━━ Provided text ━━

40. Visible light-induced apoptosis activatable nanoparticles of photosensitizer-DEVD-anticancer drug conjugate for targeted cancer therapy.

Author

Um W, Park J, Ko H, Lim S, Yoon HY, Shim MK, Lee S, Ko YJ, Kim MJ, Park JH, Lim DK, Byun Y, Kwon IC, and Kim K

Subjects

Animals, Cell Line, Tumor, Chlorophyllides, Humans, Mice, Porphyrins therapeutic use, Antineoplastic Agents therapeutic use, Apoptosis radiation effects, Light, Molecular Targeted Therapy, Nanoparticles chemistry, Neoplasms drug therapy, Oligopeptides therapeutic use, Photosensitizing Agents therapeutic use

Abstract

The therapeutic efficacy of photodynamic therapy (PDT) in cancer treatment is attributed to the conversion of tumor oxygen into reactive singlet oxygen ( 1 O 2 ) using photosensitizers. However, poor tissue penetration and rapid oxygen depletion have limited the effectiveness of PDT. Therefore, we have developed visible light-induced apoptosis activatable nanoparticles of the photosensitizer (Ce6)-caspase 3 cleavable peptide (Asp-Glu-Val-Asp, DEVD)-anticancer drug monomethyl auristatin E (MMAE) conjugate, resulting in Ce6-DEVD-MMAE nanoparticles. The average size of self-assembled Ce6-DEVD-MMAE nanoparticles was 90.8 ± 18.9 nm. Compared with conventional PDT based on high-energy irradiation, the new therapy uses lower-energy irradiation to induce apoptosis of cancer cells, and activation of caspase 3 to successfully cleave the anticancer drug MMAE from the Ce6-DEVD-MMAE nanoparticles, resulting in strong cytotoxic effects in cancer cells. Notably, the one-time activation of MMAE in the Ce6-DEVD-MMAE nanoparticles further amplified the cytotoxic effect resulting in additional cell death in the absence of visible light irradiation. Furthermore, Ce6-DEVD-MMAE nanoparticles passively accumulated in the targeted tumor tissues via enhanced permeation and retention (EPR) effect in mice with squamous cell carcinoma (SCC7). The high levels of toxicity were retained after exposure to lower-energy irradiation. However, Ce6-DEVD-MMAE nanoparticles did not show any toxicity in the absence of exposure to visible light irradiation, in contrast to the toxicity of free MMAE (1-10 nM). Thus, the light-induced therapeutic strategy based on apoptotic activation of Ce6-DEVD-MMAE nanoparticles can be used to treat solid tumors inaccessible to conventional PDT., (Copyright © 2019 Elsevier Ltd. All rights reserved.)

━━━

▶ **Exercise**:
Answer these from the nanoparticle abstract:
(a) What was the average size of the self-assembled Ce6-DEVD-MMAE nanoparticles?
(b) Which peptide sequence serves as the caspase 3 cleavable link?
(c) What cancer did the mice in the study have?
You won't need the data that comes after this text.

━━ Information provided ━━

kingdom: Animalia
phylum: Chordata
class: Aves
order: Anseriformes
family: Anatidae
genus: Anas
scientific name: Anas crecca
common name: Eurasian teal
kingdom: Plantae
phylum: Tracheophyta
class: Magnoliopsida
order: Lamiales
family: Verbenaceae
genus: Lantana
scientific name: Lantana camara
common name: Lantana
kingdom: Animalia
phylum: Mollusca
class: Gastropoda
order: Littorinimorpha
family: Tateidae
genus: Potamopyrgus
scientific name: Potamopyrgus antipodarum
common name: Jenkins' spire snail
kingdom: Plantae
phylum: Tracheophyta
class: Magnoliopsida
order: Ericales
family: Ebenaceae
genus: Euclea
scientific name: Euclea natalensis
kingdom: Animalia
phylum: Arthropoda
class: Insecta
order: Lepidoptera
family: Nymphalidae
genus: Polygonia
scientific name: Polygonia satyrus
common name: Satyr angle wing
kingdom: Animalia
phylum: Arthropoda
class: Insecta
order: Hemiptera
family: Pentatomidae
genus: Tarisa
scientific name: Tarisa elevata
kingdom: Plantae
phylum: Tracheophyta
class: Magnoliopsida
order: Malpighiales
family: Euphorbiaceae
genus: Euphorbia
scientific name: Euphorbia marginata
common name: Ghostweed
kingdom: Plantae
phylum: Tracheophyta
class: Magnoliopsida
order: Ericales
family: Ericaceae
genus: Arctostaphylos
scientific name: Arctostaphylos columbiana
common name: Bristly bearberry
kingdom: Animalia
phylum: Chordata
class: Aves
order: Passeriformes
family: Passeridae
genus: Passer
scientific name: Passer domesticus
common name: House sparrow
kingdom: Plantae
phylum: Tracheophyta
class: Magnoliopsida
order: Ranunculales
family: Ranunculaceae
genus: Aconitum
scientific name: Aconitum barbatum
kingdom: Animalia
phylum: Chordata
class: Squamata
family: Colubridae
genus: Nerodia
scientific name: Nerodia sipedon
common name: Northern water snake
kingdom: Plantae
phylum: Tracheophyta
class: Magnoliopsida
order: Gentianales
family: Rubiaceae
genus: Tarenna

━━━

▶ **Written answer**:
(a) 90.8 ± 18.9 nm
(b) Asp-Glu-Val-Asp (DEVD)
(c) Squamous cell carcinoma (SCC7)